Hasto menyampaikan, PDIP pun turut berduka cita kepada para korban dan keluarga akibat bencana tsunami yang menghantam sepanjang pesisir pantai di wilayah Provinsi Banten dan Lampung Selatan itu.

“Semoga para korban diampuni segala kekhilafannya dan keluarga mereka senantiasa diberi kesabaran dan ketabahan,” ujarnya.

Hasto mengatakan, kejadian bencana ini kembali menggugah kesadaran bahwa secara geografis kita tinggal di wilayah rawan bencana karena dikelilingi oleh cincin api Pasifik.
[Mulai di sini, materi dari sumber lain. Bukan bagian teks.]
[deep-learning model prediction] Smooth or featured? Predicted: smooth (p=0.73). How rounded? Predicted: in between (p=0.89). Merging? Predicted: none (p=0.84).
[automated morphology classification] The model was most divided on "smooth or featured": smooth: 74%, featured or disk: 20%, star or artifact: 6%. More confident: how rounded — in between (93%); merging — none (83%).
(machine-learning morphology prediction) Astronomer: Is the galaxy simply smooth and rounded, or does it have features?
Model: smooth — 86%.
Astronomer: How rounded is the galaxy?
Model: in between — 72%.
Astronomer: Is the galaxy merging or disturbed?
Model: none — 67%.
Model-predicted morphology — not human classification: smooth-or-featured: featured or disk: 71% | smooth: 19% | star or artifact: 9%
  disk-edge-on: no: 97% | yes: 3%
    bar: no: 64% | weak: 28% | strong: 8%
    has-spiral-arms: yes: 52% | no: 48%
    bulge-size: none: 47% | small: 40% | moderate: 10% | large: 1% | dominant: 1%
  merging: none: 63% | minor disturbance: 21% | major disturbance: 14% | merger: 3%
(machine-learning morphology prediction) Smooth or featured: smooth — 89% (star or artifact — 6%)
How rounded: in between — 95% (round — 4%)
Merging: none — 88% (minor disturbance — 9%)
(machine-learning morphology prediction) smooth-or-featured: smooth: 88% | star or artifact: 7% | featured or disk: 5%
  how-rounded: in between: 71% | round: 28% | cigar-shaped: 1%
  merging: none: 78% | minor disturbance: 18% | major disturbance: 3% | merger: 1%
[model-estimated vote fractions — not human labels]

Menurut Hasto, Megawati Soekarnoputri pun sudah beberapa kali mengingatkan hal itu.

Misalnya saja, Hasto menjelaskan, dalam seminar mengenai peta rawan bencana yang diselenggarakan PDIP pada 13 Desember 2018 lalu, Megawati menyampaikan pesan secara khusus agar kewaspadaan dan kesiapan perlu dilakukan, khususnya terkait aktivitas anak Gunung Krakatau.

Saat itu, menurut Hasto, Megawati memerintahkan Fraksi PDIP di DPRD DKI Jakarta agar mempertanyakan soal kesiapan tersebut kepada Gubernur DKI Jakarta.
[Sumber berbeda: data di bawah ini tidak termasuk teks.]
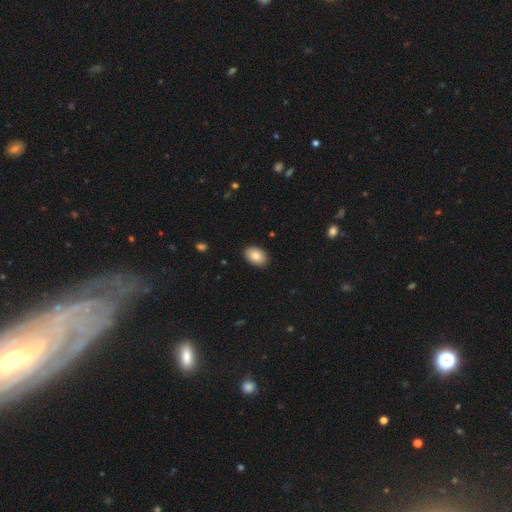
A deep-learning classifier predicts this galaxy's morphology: Smooth or featured: smooth — 87% (star or artifact — 7%)
How rounded: in between — 87% (round — 11%)
Merging: none — 89% (minor disturbance — 8%)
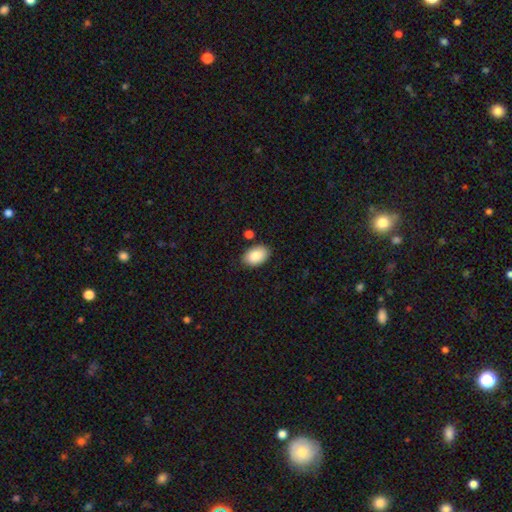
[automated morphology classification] smooth 88%, star or artifact 6%, featured or disk 6%. Down the decision tree: how rounded — in between (91%); merging — none (82%).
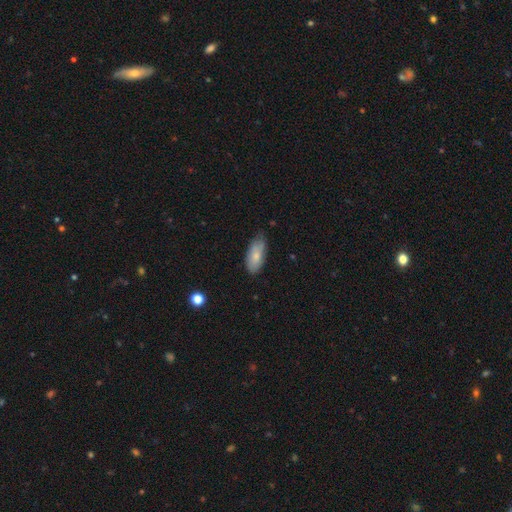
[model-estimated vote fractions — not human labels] The model was most divided on "merging": none: 62%, minor disturbance: 31%, major disturbance: 5%, merger: 2%. More confident: how rounded — in between (88%); smooth or featured — smooth (78%).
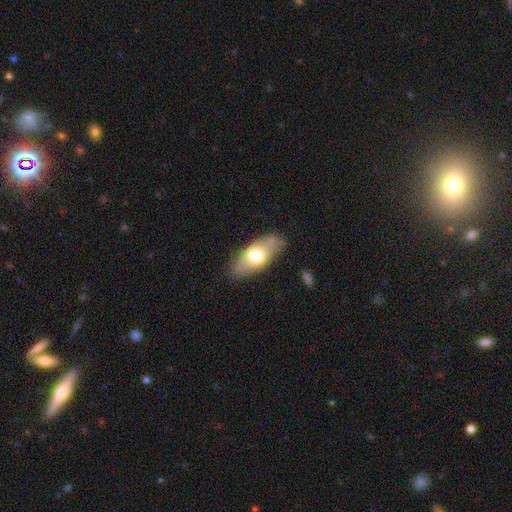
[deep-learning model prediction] smooth_or_featured: smooth (p=0.67) [alt: featured or disk p=0.27]
how_rounded: in between (p=0.85) [alt: cigar-shaped p=0.11]
merging: none (p=0.76) [alt: minor disturbance p=0.17]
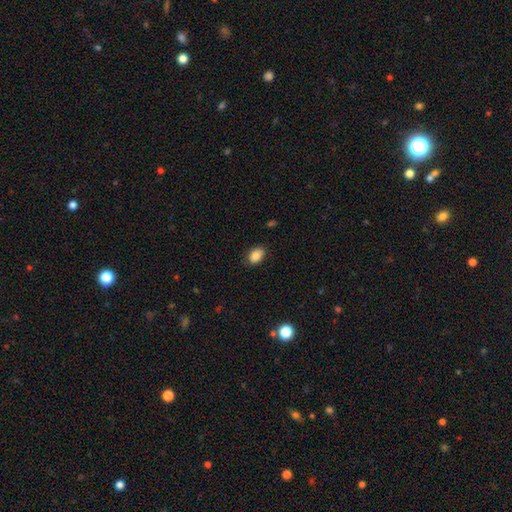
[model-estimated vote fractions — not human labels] A smooth galaxy with no disk features (86%) that is in between round and cigar-shaped (80%).

Vote fractions:
- Smooth or featured? smooth: 86% / star or artifact: 8% / featured or disk: 6%
- How rounded? in between: 80% / round: 19% / cigar-shaped: 1%
- Merging? none: 83% / minor disturbance: 13% / major disturbance: 2% / merger: 1%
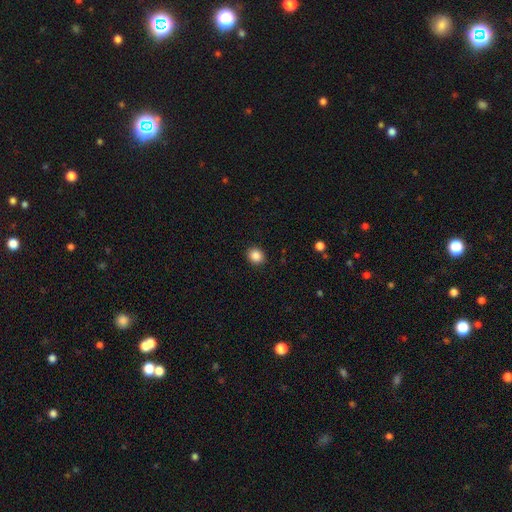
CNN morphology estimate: Smooth or featured? smooth (86%)
How rounded? round (77%)
Merging? none (92%)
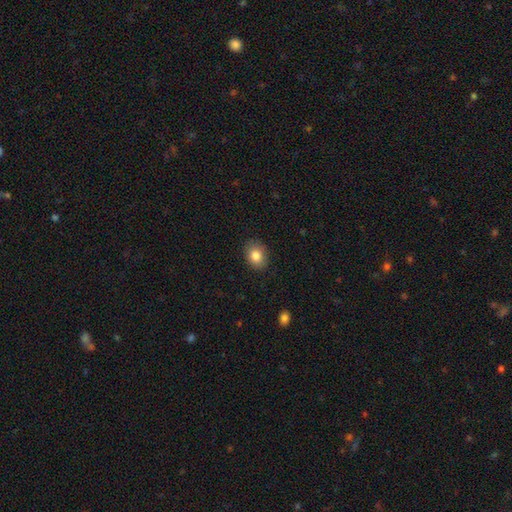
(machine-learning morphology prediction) A smooth galaxy with no disk features (84%) that is in between round and cigar-shaped (62%).

Vote fractions:
- Smooth or featured? smooth: 84% / star or artifact: 9% / featured or disk: 7%
- How rounded? in between: 62% / round: 37% / cigar-shaped: 1%
- Merging? none: 86% / minor disturbance: 11% / major disturbance: 2% / merger: 1%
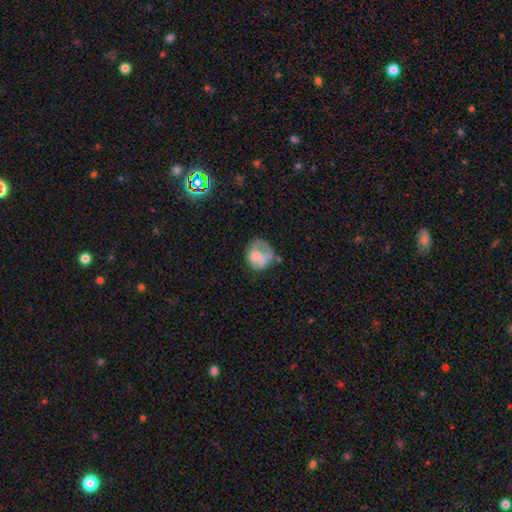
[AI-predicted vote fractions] Smooth or featured: smooth — 55% (featured or disk — 34%)
How rounded: round — 64% (in between — 35%)
Merging: none — 38% (minor disturbance — 28%)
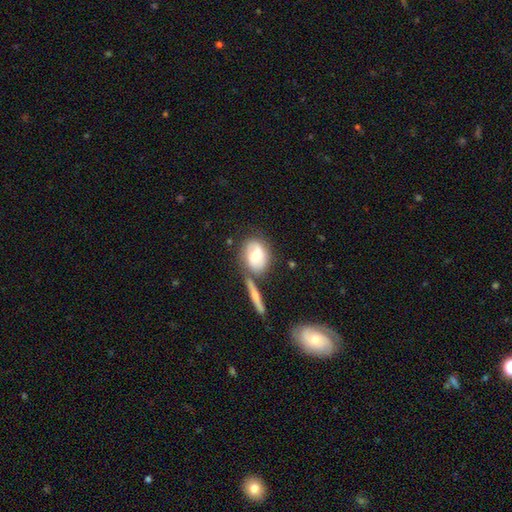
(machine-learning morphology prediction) The model was most divided on "smooth or featured": featured or disk: 48%, smooth: 44%, star or artifact: 7%. More confident: merging — none (52%).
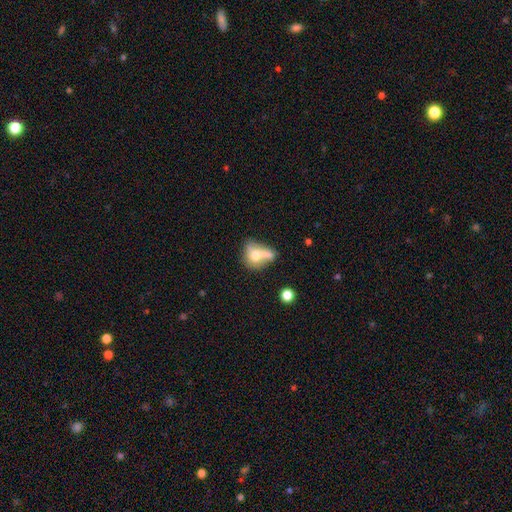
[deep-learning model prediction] A smooth galaxy with no disk features (62%) that is in between round and cigar-shaped (49%). Merging: merger (48%).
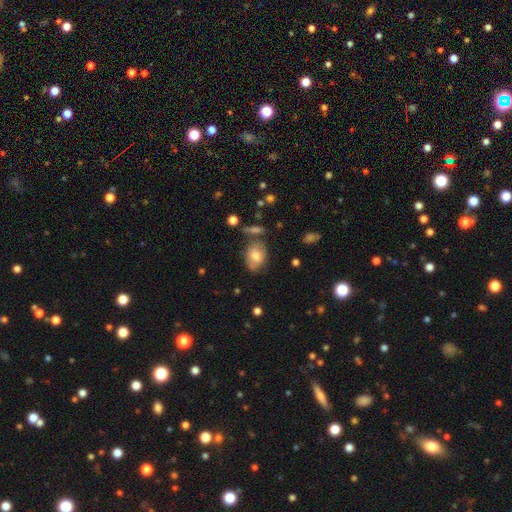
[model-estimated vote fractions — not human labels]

Bahkan jauh sebelumnya, lanjut Hasto, saat melepas bantuan untuk korban bencana ke Sulawesi Tengah pada 8 Oktober 2018 lalu, Megawati pun mengingatkan hal yang sama.
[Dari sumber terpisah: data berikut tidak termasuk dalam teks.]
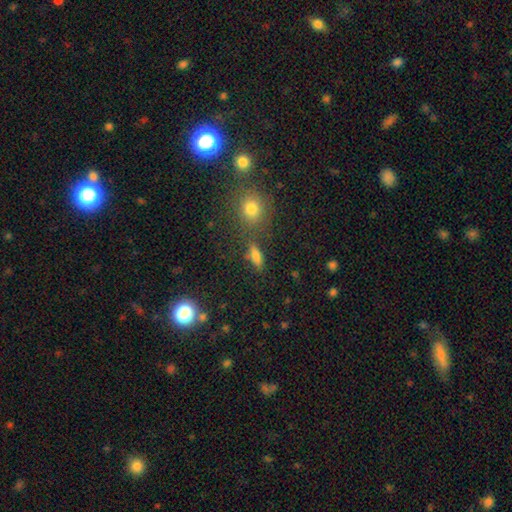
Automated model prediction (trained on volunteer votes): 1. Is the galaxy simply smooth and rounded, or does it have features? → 71% smooth, 15% star or artifact, 13% featured or disk.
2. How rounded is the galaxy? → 59% in between, 29% cigar-shaped, 12% round.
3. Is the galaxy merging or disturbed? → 71% none, 13% minor disturbance, 10% merger, 6% major disturbance.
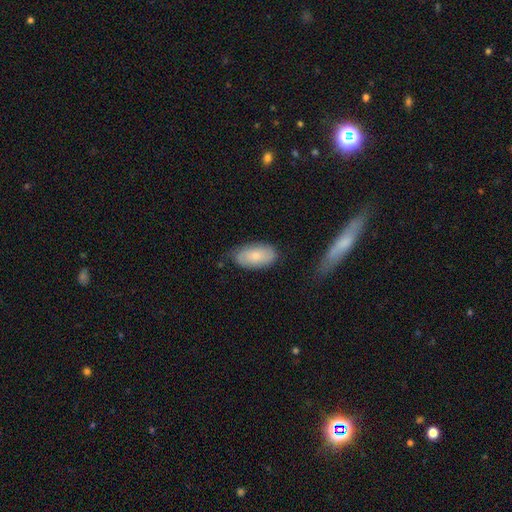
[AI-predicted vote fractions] smooth-or-featured: smooth: 68% | featured or disk: 26% | star or artifact: 6%
  how-rounded: in between: 94% | round: 4% | cigar-shaped: 2%
  merging: none: 68% | minor disturbance: 24% | major disturbance: 6% | merger: 3%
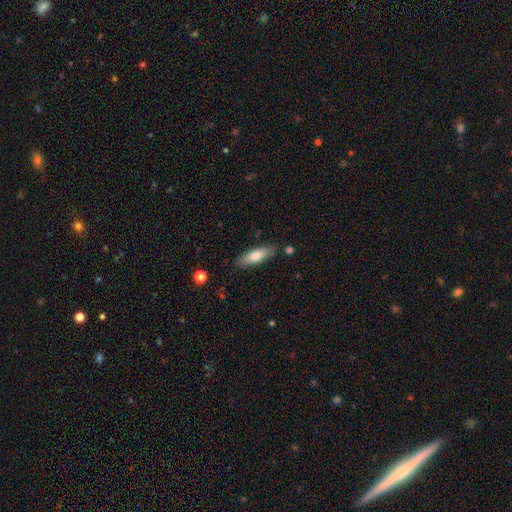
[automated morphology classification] Q: Smooth or featured?
A: smooth (72%); runner-up: featured or disk (22%)
Q: How rounded?
A: in between (54%); runner-up: cigar-shaped (44%)
Q: Merging?
A: none (84%); runner-up: minor disturbance (12%)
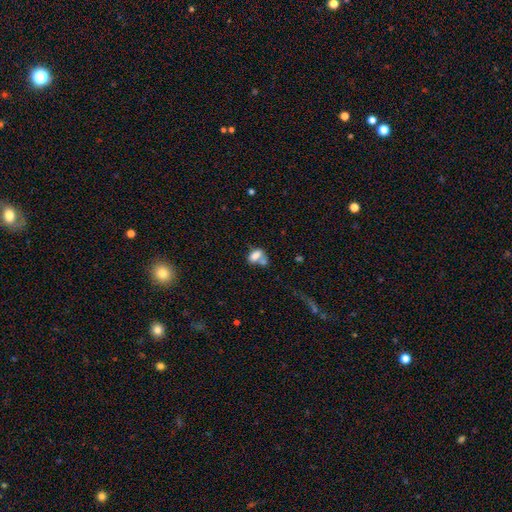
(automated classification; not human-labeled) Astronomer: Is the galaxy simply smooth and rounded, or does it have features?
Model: smooth — 74%.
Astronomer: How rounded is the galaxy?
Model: in between — 84%.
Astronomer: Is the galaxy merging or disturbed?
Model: merger — 50% (runner-up: none, 28%).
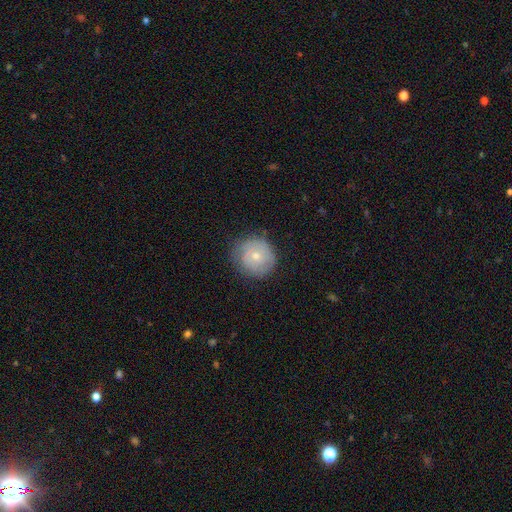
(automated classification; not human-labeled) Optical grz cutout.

Hasto menyampaikan, semuanya didasari oleh sebuah kesadaran akan pentingnya untuk selalu siap menghadapi resiko bencana alam akibat kondisi geografis Indonesia.

Salah satu negara yang bisa jadi bahan percontohan soal kesiapsiagaan bencana adalah Jepang. Kebetulan, kondisi geografis Indonesia dan Jepang juga mirip-mirip.

Dalam konteks itu, Hasto mengatakan, PDIP sendiri mengambil inisiatif untuk menyebarkan kesadaran akan pentingnya kesiapsiagaan sejak dini.

Karena itu, bertepatan dengan perayaan HUT partai pada 10 Januari 2019 mendatang, PDIP akan meluncurkan buku manual bencana. Isinya, sosialisasi kepada anak SD, SMP dan SMA mengenai pemahaman soal area rawan bencana dan bagaimana harus menghadapinya bila bencana benar terjadi.

Buku itu disusun oleh Tim Baguna DPP PDIP berdasarkan hasil studi bersama lembaga negara terkait seperti BMKG, Pusat Mitigasi Bencana Geologi dan lain-lain. “Kontribusi kecil ini kami harapkan bisa menjadi pemicu gerakan negara bersama rakyat yang lebih besar dalam menyiapkan mitigasi bencana yang lebih baik,” katanya. (goek)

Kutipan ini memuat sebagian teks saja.